In the 3rd Calamity, the sun grew larger and fields and forests turned to dusty wastelands.
The 4th Calamity affected "the entire realm" which for the Allagans was from Meracydia to Othard and everything in between, and mountains toppled and the land ripped apart which destroyed the entire empire.
The 5th Calamity was an ice age where everything in the northern areas was covered in ice to the point where the seas in southern Ilsabard froze over and the Miqo'te were able to return to Eorzea and skip the Gyr Abanian mountains. Survivors had to migrate towards the equator.
The 6th Calamity flooded the world. Tidal waves hit the coasts and rivers overran their banks. The area around Mhach turned into a salty swamp from the floods, Nymians had to flee to the mountains of Vylbrand while their coastal homes were reduced to reefs. The floods also initially put Amdapor (very inland) underwater and the survivors from there and Mhach had ended up becoming refugees in a flooded world and made for the Highlands in Gyr Abania. According to a sightseeing entry Eorzea "was transformed into a sea".
The Calamities are enough that Y'shtola herself says that nothing left from Amaurot would exist on the Source. And to me, all of the Calamities I mentioned above count as "global catastrophes", they certainly would have to the people who lived through them. It took 400 years for society to recover after the 6th Calamity. That's not something small.
Last edited by MikkoAkure; 01-22-2022 at 08:03 AM.
If events that routinely completely destroy civilizations do "comparatively little damage in the grand scheme of things" I'd like to know what qualifies as a lot of damage.
Also at no point is it ever actually shown that people from the Source become stronger after a Rejoining, "denser" is the term used and its not described as a power increase.
If it was a power increase then nothing that happens in Shadowbringers makes much sense because we should logically be able to cut threw every non Sin Eater we fight with ease.
That's not even getting into how Ardbert and co were clearly well above most people from the Source and able to match Scions.
Emet's emphasis on us being from the Source and Rejoined 7 times is more about how he views the Source then it is about like, power level of Sundered people.
So Venat sundered people from that temptation by knowingly throwing the Ascians into a situation where they would follow through on it seven times en-mass?
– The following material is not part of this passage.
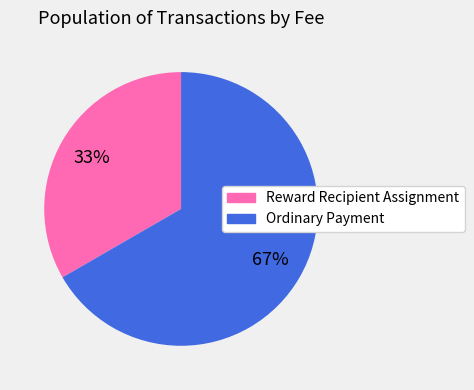

Rank the categories by value from lowest to highest.

Reward Recipient Assignment, Ordinary Payment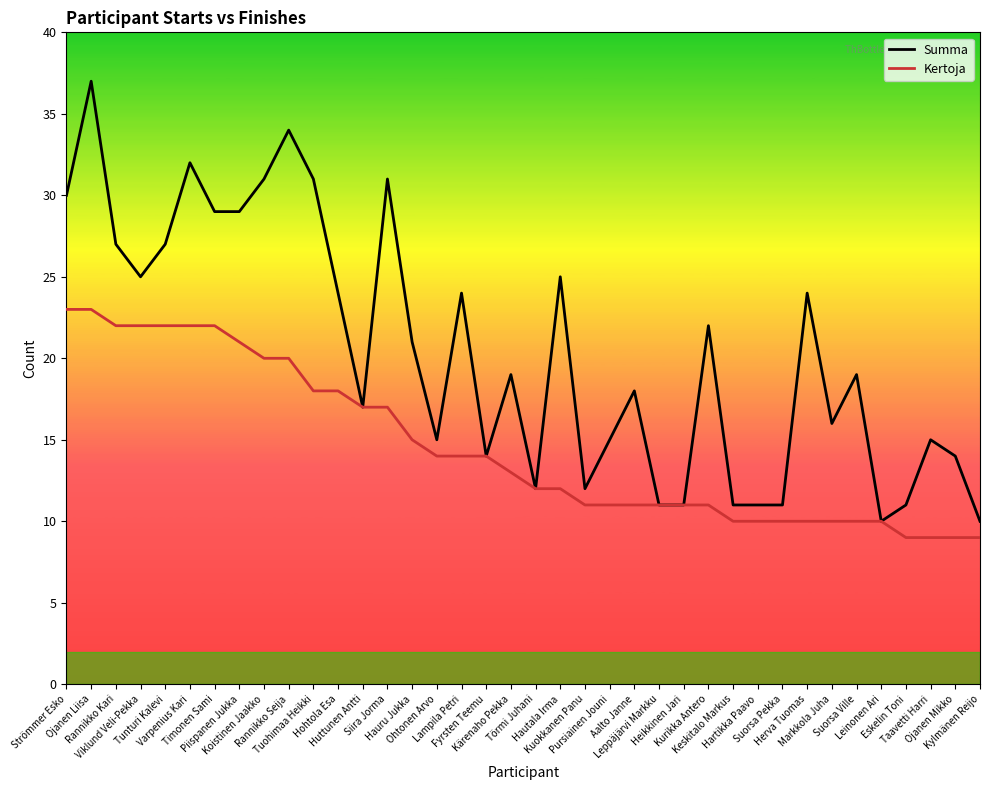

Which series has the widest spread of values?

Summa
I don't think this is a good reading of the situation. Rather, if WoL had suddenly given in to all the temptations Emet had dangled to join the Ascian cause, Emet would have rejected them because that is something Azem would never do, thus proving even the best of mankind unable to overcome their base urges.
Unlike Venat Azem was anti-sacrifice from the very inception of the plan, which is a more principled stance.
Rejoinings are 100% a power increase. This is why the Ancients are all so magically gifted and WoL is able to contain the Light after rejoining with Ardbert, because higher aetheric density means higher aetheric capacity. The denser your soul, the more aether you can take on.
We don't know the actual density of the residents of the First compared to other shards, and with the introduction of Dynamis there is an alternative way for less dense souls to still exhibit exceptional power, consider the extremely zealous Ran'jit (the only notable trouble WoL actually has on the First) for example.